Leaves seem to understand their fate in fall, and they celebrate it. For everything there is a season. Do what you're supposed to do. Be who you're supposed to be. Be radiant or be muted. Rustle, fall, twirl, swoop — do something stunning before hitting the ground.
Fall is a hot-and-cold neighbor. It first welcomes us with cooler mornings that re-energize even while the leaves are getting the hint that it's time to glow, time to go. And so fall undoes the overdose of green with a flip of a switch — aubergine and gold, orange against green. The leaves flame up and flame out, and darkness falls a little sooner than we'd like. I know it's supposed to happen, yet I'm never ready to say goodbye to warmth.
Fall is a test that teaches patience, hope and fortitude. Whoever first put a hard, lifeless daffodil bulb into the earth in autumn had more imagination and faith than I. But fall is wiser than we are.

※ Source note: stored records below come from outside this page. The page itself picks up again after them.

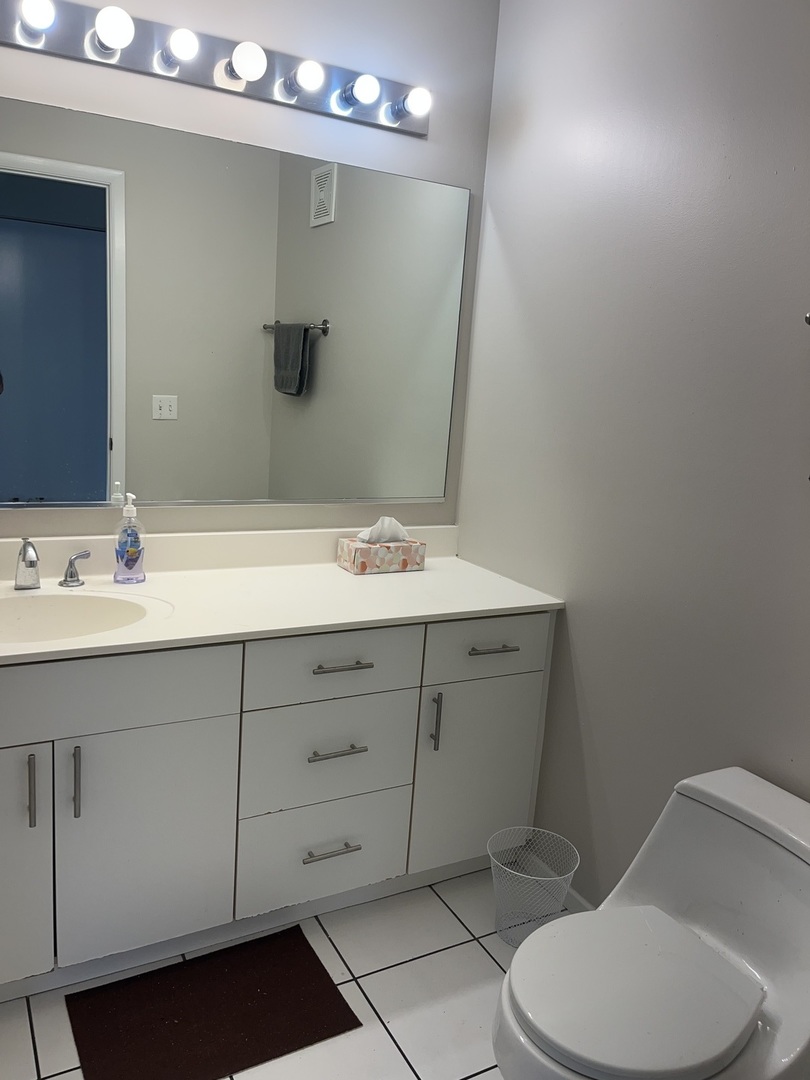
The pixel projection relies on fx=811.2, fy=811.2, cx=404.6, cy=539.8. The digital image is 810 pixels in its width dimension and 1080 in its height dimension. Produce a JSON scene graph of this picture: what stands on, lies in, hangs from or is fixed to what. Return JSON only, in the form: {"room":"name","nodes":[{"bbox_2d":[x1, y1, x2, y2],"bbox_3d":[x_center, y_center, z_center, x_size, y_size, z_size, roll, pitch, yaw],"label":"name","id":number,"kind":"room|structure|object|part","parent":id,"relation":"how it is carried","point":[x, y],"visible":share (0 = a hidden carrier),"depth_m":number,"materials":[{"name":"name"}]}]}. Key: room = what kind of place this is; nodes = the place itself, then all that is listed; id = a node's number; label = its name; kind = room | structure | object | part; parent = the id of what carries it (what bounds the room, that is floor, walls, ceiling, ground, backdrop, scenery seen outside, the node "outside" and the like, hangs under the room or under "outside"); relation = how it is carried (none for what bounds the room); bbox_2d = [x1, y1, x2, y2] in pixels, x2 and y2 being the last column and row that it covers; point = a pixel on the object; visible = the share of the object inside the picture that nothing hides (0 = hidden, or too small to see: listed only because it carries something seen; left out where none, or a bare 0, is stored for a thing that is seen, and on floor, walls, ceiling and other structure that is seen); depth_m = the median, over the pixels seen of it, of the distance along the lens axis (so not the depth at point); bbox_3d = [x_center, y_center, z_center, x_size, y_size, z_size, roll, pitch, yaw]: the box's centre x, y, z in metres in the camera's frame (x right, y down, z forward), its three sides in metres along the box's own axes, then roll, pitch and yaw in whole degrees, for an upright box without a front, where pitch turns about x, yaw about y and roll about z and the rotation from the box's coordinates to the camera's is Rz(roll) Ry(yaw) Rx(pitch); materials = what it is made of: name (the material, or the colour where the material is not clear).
{"room":"bathroom","nodes":[
{"label":"bathroom","id":0,"kind":"room"},
{"bbox_2d":[0,0,499,541],"bbox_3d":[-0.791,-0.388,2.092,2.322,2.563,0.119,-2,13,-29],"label":"back wall","id":1,"kind":"structure","parent":0,"point":[441,123],"depth_m":2.18,"materials":[{"name":"grey paint"}]},
{"bbox_2d":[0,0,429,135],"bbox_3d":[-0.501,-1.163,1.920,1.358,0.110,0.141,-2,13,-29],"label":"vanity light","id":2,"kind":"object","parent":1,"relation":"attached to","point":[308,105],"visible":0.98,"depth_m":1.96,"materials":[{"name":"silver metal"}]},
{"bbox_2d":[0,97,474,510],"bbox_3d":[-0.579,-0.550,2.087,1.689,0.944,0.010,-2,13,-29],"label":"mirror","id":3,"kind":"object","parent":1,"relation":"attached to","point":[12,346],"visible":1,"depth_m":2.13,"materials":[{"name":"mirror"}]},
{"bbox_2d":[0,866,582,1079],"bbox_3d":[-0.136,1.232,1.062,2.492,0.059,3.061,-2,13,-29],"label":"floor","id":4,"kind":"structure","parent":0,"point":[406,1069],"depth_m":1.86,"materials":[{"name":"tile"}]},
{"bbox_2d":[65,926,361,1079],"bbox_3d":[-0.424,1.026,1.768,0.538,0.012,0.384,-2,13,-29],"label":"bath mat","id":5,"kind":"object","parent":4,"relation":"on","point":[321,967],"visible":0.99,"depth_m":1.75,"materials":[{"name":"brown carpet"}]},
{"bbox_2d":[0,610,559,1000],"bbox_3d":[-0.500,0.555,2.073,1.745,0.800,0.605,-2,13,-29],"label":"vanity cabinet","id":6,"kind":"object","parent":4,"relation":"on","point":[326,675],"visible":0.81,"depth_m":1.87,"materials":[{"name":"white paint"}]},
{"bbox_3d":[-0.924,0.676,1.677,0.358,0.583,0.048,-2,13,-29],"label":"cabinet door","id":7,"kind":"part","parent":6,"relation":"part of","materials":[{"name":"white laminate"}]},
{"bbox_3d":[-0.772,0.513,1.678,0.013,0.156,0.033,-2,13,-29],"label":"door pull","id":8,"kind":"part","parent":6,"relation":"part of","materials":[{"name":"silver metal"}]},
{"bbox_3d":[-0.698,0.510,1.726,0.013,0.161,0.034,-2,13,-29],"label":"door pull","id":9,"kind":"part","parent":6,"relation":"part of","materials":[{"name":"silver metal"}]},
{"bbox_3d":[-0.753,0.317,1.662,0.741,0.153,0.030,-2,13,-29],"label":"false drawer panel","id":10,"kind":"part","parent":6,"relation":"part of","materials":[{"name":"white paint"}]},
{"bbox_3d":[-0.586,0.690,1.855,0.345,0.546,0.037,-2,13,-29],"label":"cabinet door","id":11,"kind":"part","parent":6,"relation":"part of","materials":[{"name":"white paint"}]},
{"bbox_2d":[0,525,564,665],"bbox_3d":[-0.504,0.112,1.985,1.810,0.114,0.648,-2,13,-29],"label":"countertop","id":12,"kind":"structure","parent":6,"relation":"on","point":[330,568],"depth_m":2.07,"materials":[{"name":"white stone"}]},
{"bbox_2d":[13,536,89,591],"bbox_3d":[-0.867,0.056,1.861,0.313,0.140,0.216,-2,13,-29],"label":"faucet","id":13,"kind":"object","parent":12,"relation":"on","point":[25,550],"visible":1,"depth_m":1.91,"materials":[{"name":"silver metal"}]},
{"bbox_2d":[0,589,166,643],"bbox_3d":[-0.788,0.248,1.790,0.517,0.163,0.384,-2,13,-29],"label":"sink","id":14,"kind":"object","parent":12,"relation":"in","point":[38,606],"visible":0.64,"depth_m":1.92,"materials":[{"name":"white ceramic"}]},
{"bbox_2d":[112,492,145,584],"bbox_3d":[-0.695,-0.008,2.045,0.078,0.224,0.076,-2,13,-29],"label":"soap dispenser","id":15,"kind":"object","parent":12,"relation":"on","point":[136,557],"visible":1,"depth_m":2.03,"materials":[{"name":"clear plastic"}]},
{"bbox_2d":[337,516,425,575],"bbox_3d":[-0.066,0.006,2.378,0.227,0.149,0.119,-2,13,-29],"label":"tissue box","id":16,"kind":"object","parent":12,"relation":"on","point":[361,568],"visible":0.99,"depth_m":2.35,"materials":[{"name":"multicoloured cardboard"}]},
{"bbox_2d":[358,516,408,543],"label":"tissue","id":17,"kind":"object","parent":16,"relation":"in","point":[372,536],"visible":0.92,"depth_m":2.34,"materials":[{"name":"white paper"}]},
{"bbox_3d":[-0.203,0.809,2.106,0.413,0.231,0.030,-2,13,-29],"label":"drawer","id":18,"kind":"part","parent":6,"relation":"part of","materials":[{"name":"white laminate"}]},
{"bbox_3d":[-0.191,0.545,2.051,0.418,0.255,0.033,-2,13,-29],"label":"drawer","id":19,"kind":"part","parent":6,"relation":"part of","materials":[{"name":"white laminate"}]},
{"bbox_3d":[-0.175,0.299,1.983,0.413,0.162,0.029,-2,13,-29],"label":"drawer","id":20,"kind":"part","parent":6,"relation":"part of","materials":[{"name":"white laminate"}]},
{"bbox_3d":[-0.189,0.783,2.063,0.129,0.013,0.051,-2,13,-29],"label":"drawer pull","id":21,"kind":"part","parent":6,"relation":"part of","materials":[{"name":"silver metal"}]},
{"bbox_3d":[-0.173,0.521,2.014,0.128,0.013,0.054,-2,13,-29],"label":"drawer pull","id":22,"kind":"part","parent":6,"relation":"part of","materials":[{"name":"silver metal"}]},
{"bbox_3d":[-0.159,0.306,1.976,0.141,0.013,0.049,-2,13,-29],"label":"drawer pull","id":23,"kind":"part","parent":6,"relation":"part of","materials":[{"name":"silver metal"}]},
{"bbox_3d":[0.076,0.484,2.152,0.014,0.154,0.034,-2,13,-29],"label":"vertical pull","id":24,"kind":"part","parent":6,"relation":"part of","materials":[{"name":"silver metal"}]},
{"bbox_3d":[0.207,0.657,2.286,0.380,0.538,0.028,-2,13,-29],"label":"cabinet door","id":25,"kind":"part","parent":6,"relation":"part of","materials":[{"name":"white laminate"}]},
{"bbox_3d":[0.225,0.278,2.192,0.400,0.160,0.024,-2,13,-29],"label":"drawer","id":26,"kind":"part","parent":6,"relation":"part of","materials":[{"name":"white paint"}]},
{"bbox_3d":[0.230,0.290,2.169,0.132,0.013,0.047,-2,13,-29],"label":"drawer pull","id":27,"kind":"part","parent":6,"relation":"part of","materials":[{"name":"silver metal"}]},
{"bbox_2d":[486,827,578,949],"bbox_3d":[0.312,0.904,2.057,0.230,0.237,0.229,-2,13,-29],"label":"wastebasket","id":28,"kind":"object","parent":4,"relation":"on","point":[497,924],"visible":0.89,"depth_m":2.04,"materials":[{"name":"white metal"}]},
{"bbox_2d":[490,766,809,1079],"bbox_3d":[0.473,0.830,1.415,0.694,0.651,0.469,-2,13,-29],"label":"toilet","id":29,"kind":"object","parent":4,"relation":"on","point":[751,886],"visible":1,"depth_m":1.38,"materials":[{"name":"white ceramic"}]},
{"bbox_3d":[0.380,0.735,1.394,0.403,0.041,0.372,-2,13,-29],"label":"toilet seat","id":30,"kind":"part","parent":29,"relation":"part of","materials":[{"name":"white plastic"}]},
{"bbox_2d":[454,0,809,901],"bbox_3d":[0.894,-0.128,1.435,0.117,2.578,2.709,-2,13,-29],"label":"right wall","id":31,"kind":"structure","parent":0,"point":[584,650],"depth_m":1.89,"materials":[{"name":"grey paint"}]},
{"bbox_2d":[564,884,597,911],"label":"baseboard","id":32,"kind":"structure","parent":31,"relation":"attached to","point":[577,897],"depth_m":2.17,"materials":[{"name":"white paint"}]},
{"bbox_2d":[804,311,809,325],"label":"towel bar","id":33,"kind":"object","parent":31,"relation":"attached to","point":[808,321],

Last fall provided my family with its own test and its own lessons. Two of my sisters were pregnant with their first children, and then one gray morning I got a call from my sister, Cara. She had just gotten confirmation that her baby wouldn't survive long after birth. A million years ago, we laughed and twirled in the tornado of leaves that swirled around on our grade-school playground. As the sadness settled in and we cried on the phone together, the occasional oak leaf dropped listlessly outside my window, and the swirl of emotions overtook us.
It must seem crazy, but just a couple of days after one sister gave birth to a healthy baby, and only days before Cara's C-section, I painted Cara's living room. It was a bizarre, spur-of-the-moment renovation, an odd bit of normalcy in an abnormal time, but while I painted, Cara and her husband, Gibson, and I talked and teared up and listened to music and laughed and contemplated the weight of what lay ahead and the preposterousness of what we were doing. Against the deep-brown woodwork, the autumnal honey butter warmed up the room. Painting was a balm, a salve, a soothing, loving laying on of paint that I hoped would stay long after family and friends left.
At some point every fall when I'm running along the river, I stop suddenly to pick up a leaf whose shape and colors won't let me go on. It's usually a reddish-purple one that gets me first. I pick it up, run some more, pick up perhaps a golden one streaked with green and another and another until I'm running with a bouquet of leaves in my hand. When I get home, they sit in a cobalt-blue vase on the kitchen table until they fade away.
I was expecting only sorrow the day my niece Tracy was born. I had it all wrong. It was wonderful to meet her. She was so beautiful and adorable, I just had to smile and take it all in. Sure our eyes glowed, and tears fell, and our faces wrinkled with no sleep, and our heads fell when she died peacefully the next day, but her sweetness and personality transformed gloomy family into loving parents, aunts, uncles, cousins, and grandparents, oohing and aahing and angling to touch her, to sing to her, even to tell her dumb family stories.
Last fall has changed colors now, too. It had been colorless and dreary when it was only dread and sadness. Now it's a blaze of colors and memories and feelings. It's Cara's family and Gibson's family in their warm-hued living room the night before Tracy was born. It's the orange in the blanket wrapped around her that my sister knit. It's the ruddy red of her cheeks. It's the colors of the sea grass against the sky at the Nature Conservancy spot that memorializes her.
Fall seems to be about the surface of things — the colors and textures of the leaves, the leaves covering the ground, or the first frost coating the pumpkins, but fall goes much deeper than that, deep down into the earth and deep within us. The short story of fall is that we watch leaves wither and die. It doesn't sound the least bit beautiful, but we know otherwise. Looking down the hill in my backyard, where even the unwanted trees glow, I can't help thinking that fall is wise beyond its leaves.